Earlier, Javid said a trade deal with the United States would take a back seat to an agreement with the European Union, Britain’s biggest trading partner. Speaking at the just-concluded World Economic Forum in Davos, Switzerland, Javid said a deal with the EU is Britain’s “first priority,” prompting Mnuchin to say he was a “little disappointed” that U.S. talks weren’t at the top of the list.
Mnuchin said he didn’t expect Britain’s prioritization of talks with the EU would pose significant delays to an agreement with the United States.
“I think a lot of the issues can be dealt with simultaneously, and again, we look forward to continuing a great trade relationship. If anything, I think there will be significantly more trade between the U.S. and the UK,” he said.

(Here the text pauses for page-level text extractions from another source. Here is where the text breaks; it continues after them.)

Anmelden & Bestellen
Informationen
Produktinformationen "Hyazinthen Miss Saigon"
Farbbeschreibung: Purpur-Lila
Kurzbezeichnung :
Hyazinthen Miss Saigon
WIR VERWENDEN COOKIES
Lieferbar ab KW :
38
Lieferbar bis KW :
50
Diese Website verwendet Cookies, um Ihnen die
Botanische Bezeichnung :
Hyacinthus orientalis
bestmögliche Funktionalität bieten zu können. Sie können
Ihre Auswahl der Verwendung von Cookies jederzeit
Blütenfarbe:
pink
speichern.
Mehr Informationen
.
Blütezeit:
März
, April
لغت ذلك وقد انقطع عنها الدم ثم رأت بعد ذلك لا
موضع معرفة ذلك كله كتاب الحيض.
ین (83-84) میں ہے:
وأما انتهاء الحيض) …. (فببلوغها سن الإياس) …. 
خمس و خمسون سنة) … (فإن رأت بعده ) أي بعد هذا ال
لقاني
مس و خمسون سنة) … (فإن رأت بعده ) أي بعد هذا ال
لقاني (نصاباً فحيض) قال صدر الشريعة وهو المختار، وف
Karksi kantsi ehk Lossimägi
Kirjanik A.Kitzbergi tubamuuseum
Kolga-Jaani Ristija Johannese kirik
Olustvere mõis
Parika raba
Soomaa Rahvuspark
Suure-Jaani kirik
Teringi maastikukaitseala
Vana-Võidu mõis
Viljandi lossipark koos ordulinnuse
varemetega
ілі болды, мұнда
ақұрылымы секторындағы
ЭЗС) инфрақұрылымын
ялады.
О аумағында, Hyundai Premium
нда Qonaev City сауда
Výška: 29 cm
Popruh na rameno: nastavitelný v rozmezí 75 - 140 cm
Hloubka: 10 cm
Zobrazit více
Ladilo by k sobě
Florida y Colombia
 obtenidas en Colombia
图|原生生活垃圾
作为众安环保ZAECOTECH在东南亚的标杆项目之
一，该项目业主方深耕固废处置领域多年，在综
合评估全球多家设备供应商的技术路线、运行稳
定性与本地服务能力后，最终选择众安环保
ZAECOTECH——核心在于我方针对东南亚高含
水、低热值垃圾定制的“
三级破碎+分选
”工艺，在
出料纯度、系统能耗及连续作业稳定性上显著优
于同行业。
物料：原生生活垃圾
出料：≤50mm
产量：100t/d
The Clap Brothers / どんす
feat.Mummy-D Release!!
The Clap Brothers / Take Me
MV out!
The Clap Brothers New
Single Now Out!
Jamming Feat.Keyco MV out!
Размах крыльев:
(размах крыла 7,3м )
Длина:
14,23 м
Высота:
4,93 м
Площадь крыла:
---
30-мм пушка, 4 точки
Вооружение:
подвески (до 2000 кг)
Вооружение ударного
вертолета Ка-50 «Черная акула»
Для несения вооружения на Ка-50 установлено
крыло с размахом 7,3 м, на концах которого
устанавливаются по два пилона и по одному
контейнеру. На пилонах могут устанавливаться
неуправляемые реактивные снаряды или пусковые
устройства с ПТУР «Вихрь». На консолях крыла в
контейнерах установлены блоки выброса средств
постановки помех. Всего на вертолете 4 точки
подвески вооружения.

Senior officials in the UK government have reportedly been pushing for the deal with the United States to assume top priority. Unnamed sources cited by Business Insider said one of the officials pressing for such prioritization is Crawford Falconer, Britain’s chief trade adviser. Falconer reportedly argued it would be good optics for the recently elected British government to show they can deliver on trade and strike a deal with the United States.
Falconer said it would be a major symbolic moment for Britain as it enters a post-Brexit world, and would represent a victory for the UK government, amid warnings about the difficulty of negotiating with the United States.
Vexing issues to be resolved between the two countries include opening up the British health care system to U.S. drug companies and allowing chlorine-washed chicken and hormone-treated beef into the UK market.
Theresa Villiers, Britain’s environment secretary, told the BBC the two foods would continue to be subject to a ban after Brexit.